### About this task
What is wanted is every line below from the one with "left knee: (731, 643)" up to and including the one with "left elbow: (53, 83)", retyped exactly, pictures excluded, nothing else.

***** Data for this exercise

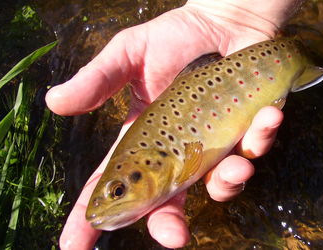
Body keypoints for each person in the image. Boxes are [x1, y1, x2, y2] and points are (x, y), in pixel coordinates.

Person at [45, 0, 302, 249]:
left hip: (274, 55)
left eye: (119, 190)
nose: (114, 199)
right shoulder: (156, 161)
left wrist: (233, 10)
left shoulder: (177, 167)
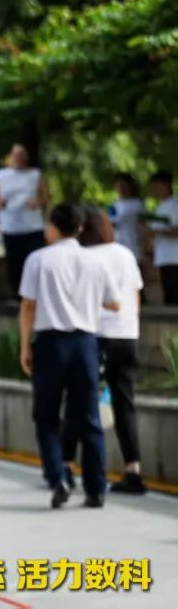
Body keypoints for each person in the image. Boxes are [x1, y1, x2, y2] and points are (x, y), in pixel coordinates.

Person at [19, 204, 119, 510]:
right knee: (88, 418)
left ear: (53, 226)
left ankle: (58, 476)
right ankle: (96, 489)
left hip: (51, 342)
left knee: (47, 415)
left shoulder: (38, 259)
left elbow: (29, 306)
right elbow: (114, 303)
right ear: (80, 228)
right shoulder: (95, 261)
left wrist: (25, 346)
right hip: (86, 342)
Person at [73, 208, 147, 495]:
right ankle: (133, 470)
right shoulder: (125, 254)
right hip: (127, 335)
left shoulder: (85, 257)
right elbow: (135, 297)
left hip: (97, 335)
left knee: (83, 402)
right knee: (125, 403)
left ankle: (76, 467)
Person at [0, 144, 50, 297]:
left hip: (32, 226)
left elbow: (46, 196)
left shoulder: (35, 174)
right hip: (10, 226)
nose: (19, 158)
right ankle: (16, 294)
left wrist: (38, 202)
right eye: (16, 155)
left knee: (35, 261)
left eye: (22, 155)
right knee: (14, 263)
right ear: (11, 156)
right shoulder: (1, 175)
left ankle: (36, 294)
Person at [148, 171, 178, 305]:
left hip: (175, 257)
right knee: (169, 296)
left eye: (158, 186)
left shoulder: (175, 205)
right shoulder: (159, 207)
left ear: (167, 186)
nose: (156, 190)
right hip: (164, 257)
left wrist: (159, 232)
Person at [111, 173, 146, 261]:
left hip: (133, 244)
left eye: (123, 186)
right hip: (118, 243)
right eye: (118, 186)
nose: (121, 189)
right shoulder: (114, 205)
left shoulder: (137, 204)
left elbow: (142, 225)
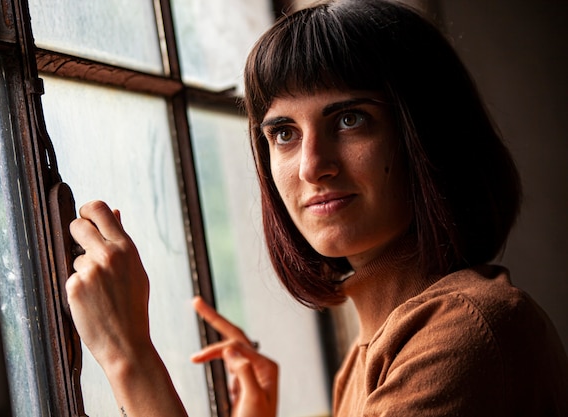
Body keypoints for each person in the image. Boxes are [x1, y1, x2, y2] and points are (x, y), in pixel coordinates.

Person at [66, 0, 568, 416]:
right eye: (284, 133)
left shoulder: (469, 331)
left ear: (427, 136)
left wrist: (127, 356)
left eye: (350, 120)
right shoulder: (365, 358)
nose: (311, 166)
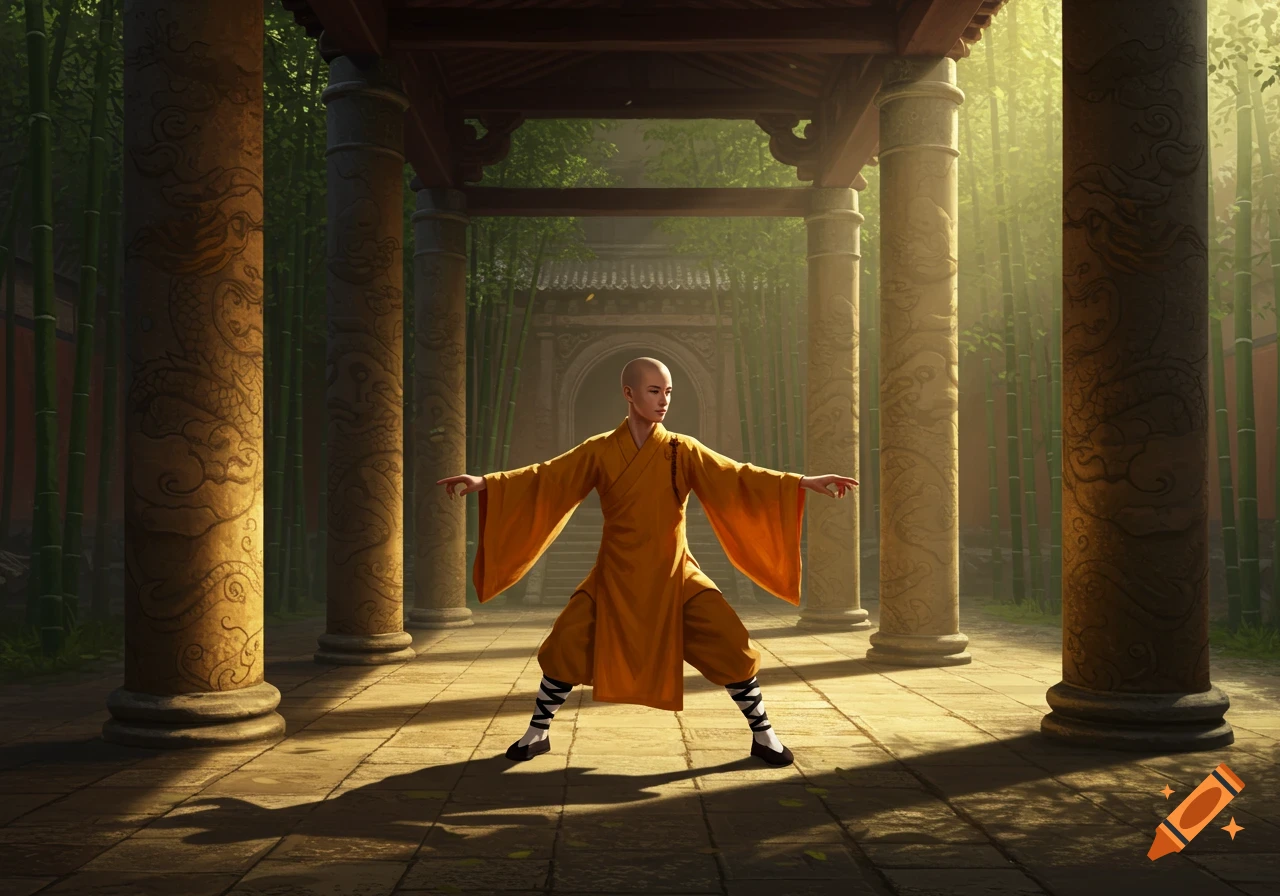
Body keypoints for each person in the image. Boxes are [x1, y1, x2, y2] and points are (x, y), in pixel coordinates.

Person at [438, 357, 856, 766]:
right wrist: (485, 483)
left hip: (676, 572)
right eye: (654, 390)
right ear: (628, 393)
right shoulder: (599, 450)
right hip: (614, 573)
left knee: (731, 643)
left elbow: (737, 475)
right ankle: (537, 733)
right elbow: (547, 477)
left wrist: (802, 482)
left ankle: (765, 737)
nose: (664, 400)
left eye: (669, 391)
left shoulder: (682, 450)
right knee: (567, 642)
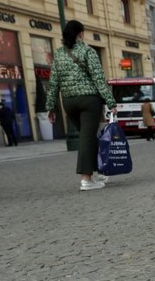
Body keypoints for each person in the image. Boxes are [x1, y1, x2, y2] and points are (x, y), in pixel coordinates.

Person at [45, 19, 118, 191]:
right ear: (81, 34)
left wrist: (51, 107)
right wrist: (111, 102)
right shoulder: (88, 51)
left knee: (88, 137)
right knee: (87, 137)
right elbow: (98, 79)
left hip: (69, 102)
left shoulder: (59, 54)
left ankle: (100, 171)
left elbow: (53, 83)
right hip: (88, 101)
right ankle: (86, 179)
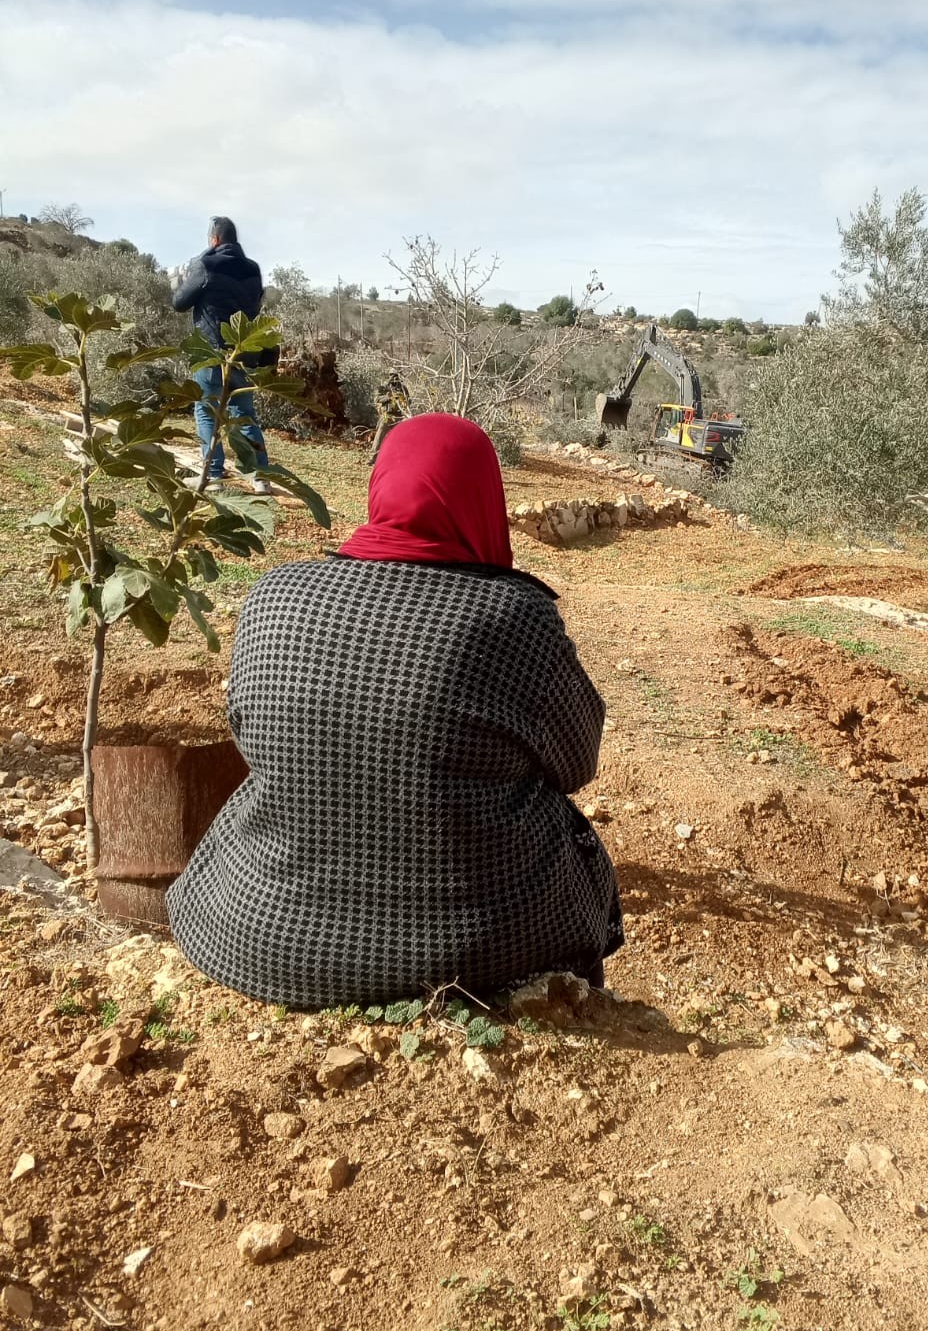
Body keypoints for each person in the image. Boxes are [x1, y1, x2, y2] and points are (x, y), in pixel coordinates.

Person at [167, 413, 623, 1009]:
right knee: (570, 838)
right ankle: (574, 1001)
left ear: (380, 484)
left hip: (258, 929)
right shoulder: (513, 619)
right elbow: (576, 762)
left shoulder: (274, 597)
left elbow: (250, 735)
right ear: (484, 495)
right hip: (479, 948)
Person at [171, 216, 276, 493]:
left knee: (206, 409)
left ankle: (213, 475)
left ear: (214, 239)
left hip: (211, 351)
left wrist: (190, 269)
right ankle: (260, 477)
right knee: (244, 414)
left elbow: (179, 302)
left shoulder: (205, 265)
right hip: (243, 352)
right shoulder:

**********

### Exercise result
left knee: (731, 643)
left elbow: (737, 475)
right ankle: (537, 733)
right elbow: (547, 477)
left wrist: (802, 482)
left ankle: (765, 737)
nose: (664, 400)
left eye: (669, 391)
left shoulder: (682, 450)
right knee: (567, 642)
Body keypoints for each person in the image. Boxes are [x1, y1, x2, y2] and points are (x, y), in pixel coordinates.

Person at [45, 19, 118, 191]:
right ear: (81, 34)
left wrist: (51, 107)
right wrist: (111, 102)
right shoulder: (88, 51)
left knee: (88, 137)
right knee: (87, 137)
right elbow: (98, 79)
left hip: (69, 102)
left shoulder: (59, 54)
left ankle: (100, 171)
left elbow: (53, 83)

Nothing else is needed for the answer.